I returned to 400 volts and played with the other knobs. I found that raising the bias current to 60mA per tube cleaned up the slight flatening that was visible on the bottom of the sine wave in the scope photo. Power at 2% improved to 80 watts, but the 5% level only went up to 87 watts. A full crank on the signal generator could make the analyzer read 104 watts but I am not sure how accurate it is when reading a square wave.

I also put the scope on the output tubes grid. The signal was swinging from -95 volts to +27 volts indicating the fact that the positive grid region was reached. We are well into AB2.

OK, I just had to take the obligatory picture with the lights turned off. We all want to see the glowing plates and melting grids, right?

Well, there aren't any. No GLOW, none, zip, nada, zilch! Maybe a little blue on the glass, but nothing in the red department. The red line seen in the picture is actually a reflection from the glowing heater. This thing ran at full power for at least 45 minutes, nothing got toasty except the load resistor.

I am sure that I could make red happen but the plate power supply I am using is capable of putting out 1.5 AMPS! It just eats tubes, and I would hate to kill these tubes they have served me well for 2 years, and I got them out of a Bandmaster that I retubed. I do have a box full of Chinese firecrackers (old KT88's) and some Penta EL34's, but that experiment will have to wait until I install a crummy OPT.

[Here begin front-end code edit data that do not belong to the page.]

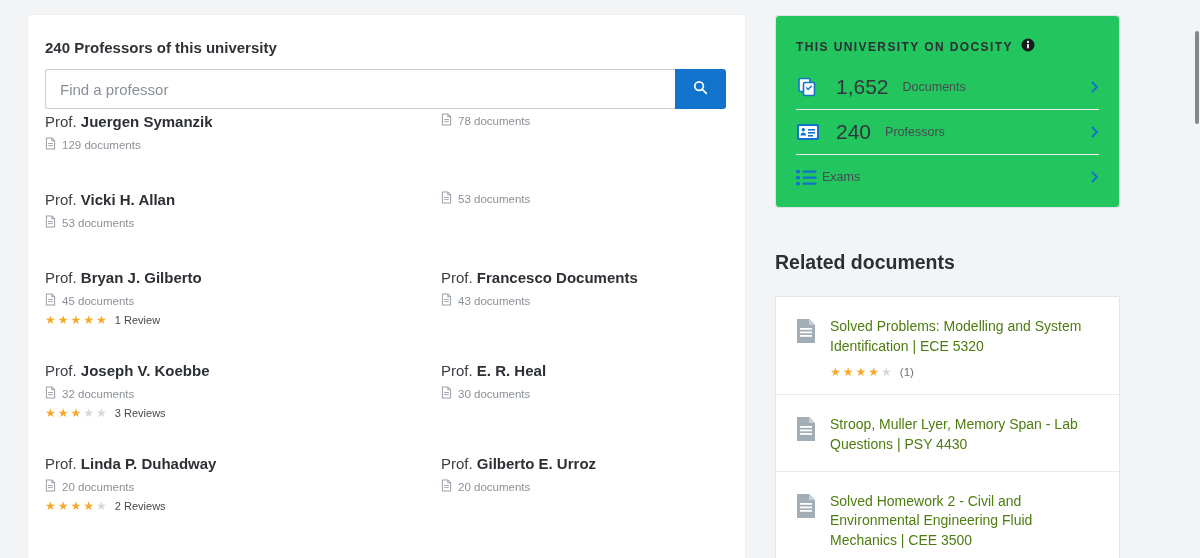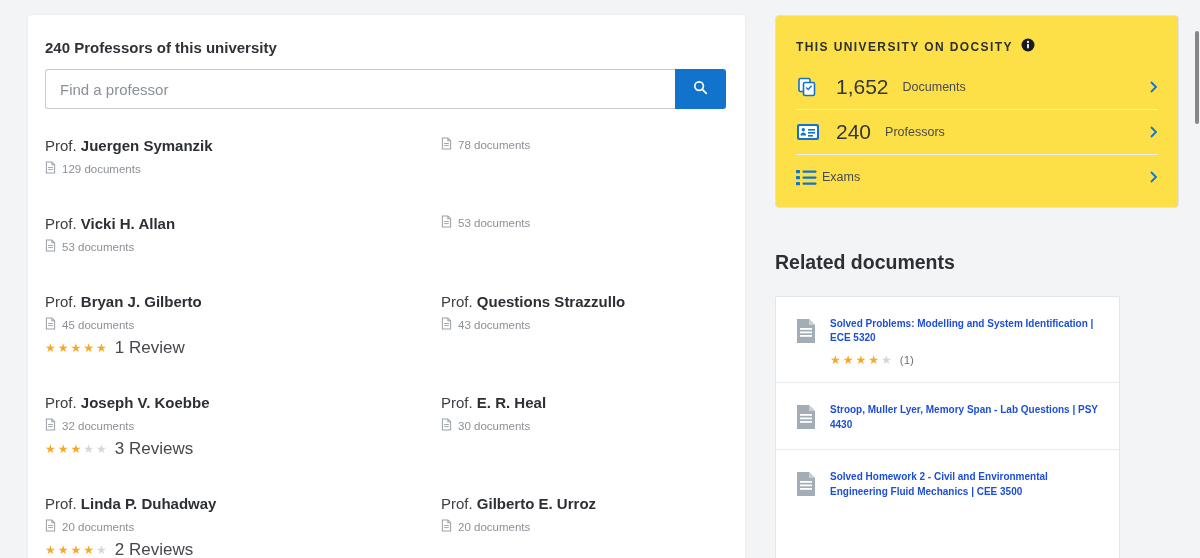--- a/index.html
+++ b/index.html
@@ -13,50 +13,50 @@
 
   
   .main-panel {
     position:absolute; left:28px; top:15px; width:717px; height:560px;
     background:#fff; border-radius:4px 4px 0 0;
     box-shadow:0 0 3px rgba(0,0,0,0.06);
     padding:24px 19px 20px 17px;
   }
   .main-heading { font-size:15px; font-weight:bold; color:#2f3237; margin-bottom:13px; }
 
-  .search-row { display:flex; width:681px; height:32px; margin-bottom:36px; }
+  .search-row { display:flex; width:681px; height:32px; margin-bottom:12px; }
   .search-input {
     flex:1; height:40px; border:1px solid #c9ccd1; border-right:none;
     border-radius:3px 0 0 3px; padding:0 14px; font-size:15px;
     font-family:"Liberation Sans", sans-serif; color:#33363b; outline:none;
   }
   .search-input::placeholder { color:#8a8f98; }
   .search-btn {
     width:51px; height:40px; background:#1173cb; border:none; cursor:pointer;
     border-radius:0 3px 3px 0; display:flex; align-items:center; justify-content:center;
   }
 
   .prof-grid {
     display:grid; grid-template-columns:360px 1fr; row-gap:34px; column-gap:0;gap:36px;
   }
   .prof-cell { min-height:42px; }
   .prof-name { font-size:15px; color:#3c4046; margin-bottom:7px; cursor:pointer; }
   .prof-name b { color:#2c2f34; }
   .prof-docs { display:flex; align-items:center; gap:6px; font-size:11.5px; color:#8b9097; }
   .prof-review { display:flex; align-items:center; gap:8px; margin-top:6px; }
-  .review-count { font-size:17px; color:#45484d; }
+  .review-count { font-size:11px; color:#45484d; }
 
   .stars { display:inline-flex; gap:2px; font-size:12px; line-height:1; }
   .stars .star.filled { color:#f9a825; }
   .stars .star.empty  { color:#d5d7da; }
 
   
   .uni-card {
-    position:absolute; left:775px; top:15px; width:404px; height:193px;
-    background:#fde047; border:1px solid #e0e2e6; border-radius:4px;
+    position:absolute; left:775px; top:15px; width:345px; height:193px;
+    background:#22c55e; border:1px solid #e0e2e6; border-radius:4px;
     padding:22px 20px 0 20px;
     text-align:center;
   }
   .uni-title-row { display:flex; align-items:center; gap:8px; margin-bottom:8px; }
   .uni-title { font-size:12px; font-weight:bold; letter-spacing:1.4px; color:#2c2f33; }
   .uni-row {
     display:flex; align-items:center; height:45px; cursor:pointer;
   }
   .uni-row + .uni-row { border-top:1px solid #ededef; }
   .uni-row .uni-icon { width:26px; display:flex; align-items:center; }
@@ -70,21 +70,21 @@
     font-size:19.5px; font-weight:600; color:#2c2f33;text-align:center;
   }
   .related-card {
     position:absolute; left:775px; top:296px; width:345px; height:280px;
     background:#fff; border:1px solid #e3e5e8; border-bottom:none; border-radius:2px 2px 0 0;
   }
   .rel-item { display:flex; gap:14px; padding:20px 18px 16px 20px; cursor:pointer; }
   .rel-item + .rel-item { border-top:1px solid #e8eaec; }
   .rel-icon { flex:0 0 auto; margin-top:2px; }
   .rel-body { flex:1; }
-  .rel-title { font-size:10px; font-weight:bold; color:#1d4ed8; line-height:1.42; }
+  .rel-title { font-size:14px; font-weight:normal; color:#4d7c0f; line-height:1.42; }
   .rel-rating { display:flex; align-items:center; gap:8px; margin-top:9px; }
   .rel-rating-count { font-size:11.5px; color:#6e7artifact378; color:#6e7378; }
 
   
   .scrollbar-thumb {
     position:absolute; right:1px; top:31px; width:4px; height:93px;
     background:#85878a; border-radius:2px;
   }
 </style>
 </head>
@@ -173,21 +173,21 @@
             <span class="star filled">★</span>
             <span class="star filled">★</span>
             <span class="star filled">★</span>
             <span class="star filled">★</span>
             <span class="star filled">★</span>
           </span>
           <span class="review-count">1 Review</span>
         </div>
     </div>
     <div class="prof-cell">
-      <div class="prof-name"><span>Prof.</span> <b>Questions Strazzullo</b></div>
+      <div class="prof-name"><span>Prof.</span> <b>Francesco Documents</b></div>
       <div class="prof-docs">
           <span><svg width="11" height="13" viewBox="0 0 12 14">
               <path d="M1.5 1h6l3 3v9h-9z" fill="none" stroke="#9aa0a8" stroke-width="1.1"></path>
               <path d="M7.5 1v3h3" fill="none" stroke="#9aa0a8" stroke-width="1.1"></path>
               <line x1="3.4" y1="7" x2="8.6" y2="7" stroke="#9aa0a8" stroke-width="1"></line>
               <line x1="3.4" y1="9.3" x2="8.6" y2="9.3" stroke="#9aa0a8" stroke-width="1"></line>
             </svg></span>
           <span>43 documents</span>
         </div>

I have a self imposed rule of no high voltage experiments after 10PM especially when there is no one else at home, so all power is no shut off. I may have more time to tinker later in the week, or next weekend, but then I am away for 10 days, and I know that I will be behind again when I get back. I will try to draw up a schematic for what I am actually using, and then maybe some screen drive experiments.